* Provided passage *
# rohm swimming video



## nismo driver (Jan 27, 2004)

save to desk top or open withmedia player

i hope this works ive never posted a video before. this is of my 7.5 inch brazillian ROHM swimming in the current of a 802 powerhead, it not very exciting i guess but its cool to see him swimming, could be considered a behavioral observation video.


----------



## Fishman (Mar 1, 2003)

Nice vid and great looking rhom


----------



## shoe997bed263 (Oct 15, 2004)

it worked looks great. so that rhom is from brazil i dont think that i have seen any of those for sale.


----------



## shoe997bed263 (Oct 15, 2004)

what size tank do u have him in???


----------



## MR.FREEZ (Jan 26, 2004)

its a spectacular video man, the fish looks great, bet he feels like hes swimmin down

a river


----------



## Death in #'s (Apr 29, 2003)

shoe997bed263 said:


> it worked looks great. so that rhom is from brazil i dont think that i have seen any of those for sale.

Collection entries:
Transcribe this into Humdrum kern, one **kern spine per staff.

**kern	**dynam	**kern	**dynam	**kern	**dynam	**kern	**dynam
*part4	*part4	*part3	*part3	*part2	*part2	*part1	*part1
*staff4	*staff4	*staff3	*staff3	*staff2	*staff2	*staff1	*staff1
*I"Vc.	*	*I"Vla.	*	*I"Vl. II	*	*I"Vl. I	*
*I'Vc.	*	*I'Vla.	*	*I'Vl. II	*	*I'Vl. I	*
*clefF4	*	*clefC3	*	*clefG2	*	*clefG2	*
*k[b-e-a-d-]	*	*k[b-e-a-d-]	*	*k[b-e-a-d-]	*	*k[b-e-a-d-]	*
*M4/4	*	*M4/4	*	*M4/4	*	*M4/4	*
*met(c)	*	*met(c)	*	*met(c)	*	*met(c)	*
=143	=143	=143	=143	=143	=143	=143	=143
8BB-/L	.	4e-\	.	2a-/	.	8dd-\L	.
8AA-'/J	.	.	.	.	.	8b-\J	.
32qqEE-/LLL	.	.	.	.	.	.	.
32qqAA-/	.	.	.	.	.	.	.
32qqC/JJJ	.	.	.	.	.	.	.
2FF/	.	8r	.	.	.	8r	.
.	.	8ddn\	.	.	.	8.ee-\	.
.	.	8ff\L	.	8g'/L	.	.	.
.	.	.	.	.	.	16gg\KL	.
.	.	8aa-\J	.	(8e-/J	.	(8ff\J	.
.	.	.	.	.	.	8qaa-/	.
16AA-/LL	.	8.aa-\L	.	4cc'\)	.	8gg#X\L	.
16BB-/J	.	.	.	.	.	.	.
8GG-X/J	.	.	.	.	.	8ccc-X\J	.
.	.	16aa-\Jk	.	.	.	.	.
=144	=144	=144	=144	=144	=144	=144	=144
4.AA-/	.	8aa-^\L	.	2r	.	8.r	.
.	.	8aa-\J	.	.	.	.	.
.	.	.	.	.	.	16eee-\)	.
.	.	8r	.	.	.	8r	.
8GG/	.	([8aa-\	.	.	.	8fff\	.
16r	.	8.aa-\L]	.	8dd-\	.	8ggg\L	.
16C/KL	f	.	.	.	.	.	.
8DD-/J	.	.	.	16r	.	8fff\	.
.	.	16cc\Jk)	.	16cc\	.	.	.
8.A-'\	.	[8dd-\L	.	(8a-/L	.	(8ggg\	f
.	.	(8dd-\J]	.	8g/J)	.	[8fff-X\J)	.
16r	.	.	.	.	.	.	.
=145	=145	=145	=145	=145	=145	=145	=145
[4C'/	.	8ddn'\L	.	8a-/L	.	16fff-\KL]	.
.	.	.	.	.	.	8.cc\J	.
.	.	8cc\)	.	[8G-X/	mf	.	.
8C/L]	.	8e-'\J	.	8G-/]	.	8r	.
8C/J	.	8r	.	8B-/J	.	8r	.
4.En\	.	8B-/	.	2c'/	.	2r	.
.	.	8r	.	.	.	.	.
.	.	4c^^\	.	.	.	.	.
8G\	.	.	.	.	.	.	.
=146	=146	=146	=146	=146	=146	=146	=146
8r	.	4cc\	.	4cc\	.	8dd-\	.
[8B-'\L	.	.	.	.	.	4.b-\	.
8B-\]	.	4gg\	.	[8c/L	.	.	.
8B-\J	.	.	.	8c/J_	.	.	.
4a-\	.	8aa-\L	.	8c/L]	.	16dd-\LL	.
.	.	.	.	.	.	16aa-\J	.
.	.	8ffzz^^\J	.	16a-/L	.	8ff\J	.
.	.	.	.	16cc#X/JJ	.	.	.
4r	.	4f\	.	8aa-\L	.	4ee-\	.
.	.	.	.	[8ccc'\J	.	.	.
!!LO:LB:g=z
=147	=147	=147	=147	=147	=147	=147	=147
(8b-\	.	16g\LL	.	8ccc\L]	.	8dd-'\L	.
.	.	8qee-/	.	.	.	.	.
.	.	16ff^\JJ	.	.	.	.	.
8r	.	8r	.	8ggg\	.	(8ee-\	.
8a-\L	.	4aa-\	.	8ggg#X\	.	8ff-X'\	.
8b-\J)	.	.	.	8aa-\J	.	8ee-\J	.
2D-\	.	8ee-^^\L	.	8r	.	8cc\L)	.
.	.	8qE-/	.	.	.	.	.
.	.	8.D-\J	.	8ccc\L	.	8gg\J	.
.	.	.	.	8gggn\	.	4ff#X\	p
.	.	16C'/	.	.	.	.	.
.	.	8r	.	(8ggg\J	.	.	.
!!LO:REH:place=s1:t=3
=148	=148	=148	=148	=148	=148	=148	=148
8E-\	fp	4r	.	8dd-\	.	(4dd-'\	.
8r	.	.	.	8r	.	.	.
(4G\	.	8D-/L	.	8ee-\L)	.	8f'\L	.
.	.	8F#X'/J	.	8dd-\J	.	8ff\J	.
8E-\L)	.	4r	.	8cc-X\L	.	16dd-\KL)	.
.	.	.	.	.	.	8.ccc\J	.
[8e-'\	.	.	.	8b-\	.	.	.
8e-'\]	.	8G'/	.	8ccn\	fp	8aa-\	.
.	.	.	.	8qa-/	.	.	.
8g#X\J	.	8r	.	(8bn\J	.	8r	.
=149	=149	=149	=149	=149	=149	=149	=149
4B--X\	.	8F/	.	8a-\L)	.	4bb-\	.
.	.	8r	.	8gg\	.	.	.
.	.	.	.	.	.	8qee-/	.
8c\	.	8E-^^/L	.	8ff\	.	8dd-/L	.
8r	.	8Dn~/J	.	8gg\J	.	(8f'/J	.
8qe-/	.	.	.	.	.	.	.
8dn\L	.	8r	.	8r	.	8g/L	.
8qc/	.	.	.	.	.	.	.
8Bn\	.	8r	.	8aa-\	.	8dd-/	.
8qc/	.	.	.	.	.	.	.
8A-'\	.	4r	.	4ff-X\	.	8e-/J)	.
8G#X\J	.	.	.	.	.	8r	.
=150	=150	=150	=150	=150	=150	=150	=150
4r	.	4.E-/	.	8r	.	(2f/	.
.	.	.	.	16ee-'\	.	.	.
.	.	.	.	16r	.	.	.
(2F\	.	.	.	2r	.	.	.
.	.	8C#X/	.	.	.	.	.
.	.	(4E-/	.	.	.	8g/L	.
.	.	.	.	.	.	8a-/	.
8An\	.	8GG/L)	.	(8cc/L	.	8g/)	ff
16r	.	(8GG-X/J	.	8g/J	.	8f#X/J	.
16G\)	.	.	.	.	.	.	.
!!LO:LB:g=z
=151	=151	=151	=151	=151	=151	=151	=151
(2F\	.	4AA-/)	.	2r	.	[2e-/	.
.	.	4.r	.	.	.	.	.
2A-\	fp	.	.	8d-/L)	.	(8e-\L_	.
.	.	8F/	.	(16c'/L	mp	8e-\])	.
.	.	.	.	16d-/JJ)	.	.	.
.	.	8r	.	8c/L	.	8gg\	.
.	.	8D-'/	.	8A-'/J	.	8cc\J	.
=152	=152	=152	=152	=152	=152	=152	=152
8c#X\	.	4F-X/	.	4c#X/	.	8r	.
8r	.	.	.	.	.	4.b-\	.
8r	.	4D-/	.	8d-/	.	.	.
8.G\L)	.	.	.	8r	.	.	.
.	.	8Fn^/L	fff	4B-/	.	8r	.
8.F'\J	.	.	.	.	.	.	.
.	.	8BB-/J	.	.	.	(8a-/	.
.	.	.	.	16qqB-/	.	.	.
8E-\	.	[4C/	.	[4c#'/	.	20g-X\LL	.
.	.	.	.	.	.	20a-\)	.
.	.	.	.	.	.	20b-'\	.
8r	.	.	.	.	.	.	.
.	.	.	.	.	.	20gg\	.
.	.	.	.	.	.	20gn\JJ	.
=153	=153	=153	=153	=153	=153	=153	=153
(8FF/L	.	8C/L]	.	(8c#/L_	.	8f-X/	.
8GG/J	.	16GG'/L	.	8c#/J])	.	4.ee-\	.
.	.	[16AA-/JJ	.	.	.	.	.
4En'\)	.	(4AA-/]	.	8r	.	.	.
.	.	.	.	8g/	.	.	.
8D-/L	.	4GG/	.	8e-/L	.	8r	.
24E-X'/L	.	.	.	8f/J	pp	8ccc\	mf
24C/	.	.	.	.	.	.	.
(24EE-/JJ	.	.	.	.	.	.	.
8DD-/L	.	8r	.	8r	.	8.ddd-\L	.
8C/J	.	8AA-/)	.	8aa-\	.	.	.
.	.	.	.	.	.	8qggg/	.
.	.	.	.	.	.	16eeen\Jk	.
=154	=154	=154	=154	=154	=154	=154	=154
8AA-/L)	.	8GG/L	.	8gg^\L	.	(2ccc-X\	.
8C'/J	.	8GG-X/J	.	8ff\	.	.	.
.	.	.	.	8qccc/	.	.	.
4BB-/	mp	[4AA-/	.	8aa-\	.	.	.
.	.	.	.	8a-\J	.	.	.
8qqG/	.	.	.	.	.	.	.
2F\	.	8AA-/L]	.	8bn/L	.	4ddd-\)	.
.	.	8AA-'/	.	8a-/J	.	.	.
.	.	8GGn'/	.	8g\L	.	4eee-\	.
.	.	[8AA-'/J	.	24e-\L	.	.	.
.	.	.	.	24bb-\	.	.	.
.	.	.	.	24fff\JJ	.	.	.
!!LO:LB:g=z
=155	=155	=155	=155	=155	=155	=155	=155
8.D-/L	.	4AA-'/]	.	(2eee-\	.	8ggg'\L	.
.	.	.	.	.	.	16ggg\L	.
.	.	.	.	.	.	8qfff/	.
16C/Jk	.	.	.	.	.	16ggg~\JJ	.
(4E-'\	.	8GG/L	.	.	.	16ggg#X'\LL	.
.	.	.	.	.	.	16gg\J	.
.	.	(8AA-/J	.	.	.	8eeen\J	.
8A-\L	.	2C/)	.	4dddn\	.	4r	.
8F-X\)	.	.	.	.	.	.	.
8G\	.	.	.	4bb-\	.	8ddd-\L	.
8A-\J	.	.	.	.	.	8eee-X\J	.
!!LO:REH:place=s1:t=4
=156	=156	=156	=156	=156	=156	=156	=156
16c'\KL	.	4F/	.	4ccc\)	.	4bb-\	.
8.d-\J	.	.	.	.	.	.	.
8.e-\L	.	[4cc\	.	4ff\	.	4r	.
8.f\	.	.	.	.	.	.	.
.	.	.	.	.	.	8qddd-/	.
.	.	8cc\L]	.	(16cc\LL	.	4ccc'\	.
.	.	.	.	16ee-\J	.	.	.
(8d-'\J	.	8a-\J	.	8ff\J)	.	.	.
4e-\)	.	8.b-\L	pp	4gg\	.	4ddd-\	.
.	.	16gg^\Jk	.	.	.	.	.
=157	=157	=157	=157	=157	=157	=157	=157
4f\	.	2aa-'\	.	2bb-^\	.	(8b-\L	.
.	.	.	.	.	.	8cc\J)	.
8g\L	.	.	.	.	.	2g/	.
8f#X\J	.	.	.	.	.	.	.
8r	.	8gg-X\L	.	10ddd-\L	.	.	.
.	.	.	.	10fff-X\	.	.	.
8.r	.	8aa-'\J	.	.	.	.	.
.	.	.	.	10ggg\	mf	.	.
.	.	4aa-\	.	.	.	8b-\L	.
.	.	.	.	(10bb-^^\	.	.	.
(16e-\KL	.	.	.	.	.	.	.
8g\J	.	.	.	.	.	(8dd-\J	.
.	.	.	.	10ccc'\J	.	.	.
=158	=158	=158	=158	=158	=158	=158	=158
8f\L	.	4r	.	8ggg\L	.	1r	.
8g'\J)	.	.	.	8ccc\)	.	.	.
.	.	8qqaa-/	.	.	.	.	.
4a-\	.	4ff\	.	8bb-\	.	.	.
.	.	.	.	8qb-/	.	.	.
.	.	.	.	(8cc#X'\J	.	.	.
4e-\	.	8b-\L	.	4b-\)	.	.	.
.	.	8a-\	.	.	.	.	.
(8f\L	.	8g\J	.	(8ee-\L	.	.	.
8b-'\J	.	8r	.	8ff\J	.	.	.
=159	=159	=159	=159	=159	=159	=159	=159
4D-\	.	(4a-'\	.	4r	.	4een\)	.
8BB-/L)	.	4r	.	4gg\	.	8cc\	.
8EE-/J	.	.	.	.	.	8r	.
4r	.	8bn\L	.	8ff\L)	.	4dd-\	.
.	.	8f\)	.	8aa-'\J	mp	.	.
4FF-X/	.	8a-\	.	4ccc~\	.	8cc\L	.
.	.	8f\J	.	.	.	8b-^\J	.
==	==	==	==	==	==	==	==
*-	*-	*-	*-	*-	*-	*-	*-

* Exercise 1 *
Answer these questions using the rhom video thread:
(a) How long is the fish shown in the video?
(b) What creates the current the fish swims in?
(c) According to MR.FREEZ, what does the fish probably feel like it's swimming down?
* Exercise 2 *
For each statement, say yes or no according to the rhom video thread, and quote the words that decide it:
(a) The rhom in the video is from Brazil.
(b) nismo driver had posted videos before.
(c) shoe997bed263 reported that the video did not work.
* Exercise 3 *
Continue the rhom video thread from where it stops.

* Result 1 *
(a) 7.5 inches
(b) An 802 powerhead
(c) A river

* Result 2 *
(a) Yes: "my 7.5 inch brazillian ROHM"
(b) No: "ive never posted a video before"
(c) No: "it worked looks great."

* Result 3 *
> [snapback]862901[/snapback]​


maybe from colombia 
who knows though

but great vid


----------



## LOON (Jan 30, 2004)

Looks like my Brazilian Rhom, although yours looks a bit thicker than mine. Very nice nismo.


----------



## TheRealSNiger (Dec 25, 2004)

Is the current is like that through the whole tank? That is too much. He should have a spot where he doesn't have to do that. Very important! Current is good, don't get me wrong. But too much is too much. I place mine at the top of the water. It allows the whole tank to get a nice (not too much) current.


----------



## killerbee (Aug 18, 2004)

thats pretty cool, but i think he might need a bigger tank already. He looks a little crammed.


----------



## nismo driver (Jan 27, 2004)

ok to answer all questions..

shoe997bed263 
i Got him from george, he said it was a yellow brazillian rhom, im not really that great at IDing P's but from what ive seen of other pics of yellow rhoms he looks like one..

killerbee & shoe997bed263
hes in a 55 gallon right now, i know this is alittle small which is why i have the powerhead to keep him active and entertained. i do have a 125 that isnt set up right now but im thinking about making that into a nice planted river bed type enviroment and putting him in there..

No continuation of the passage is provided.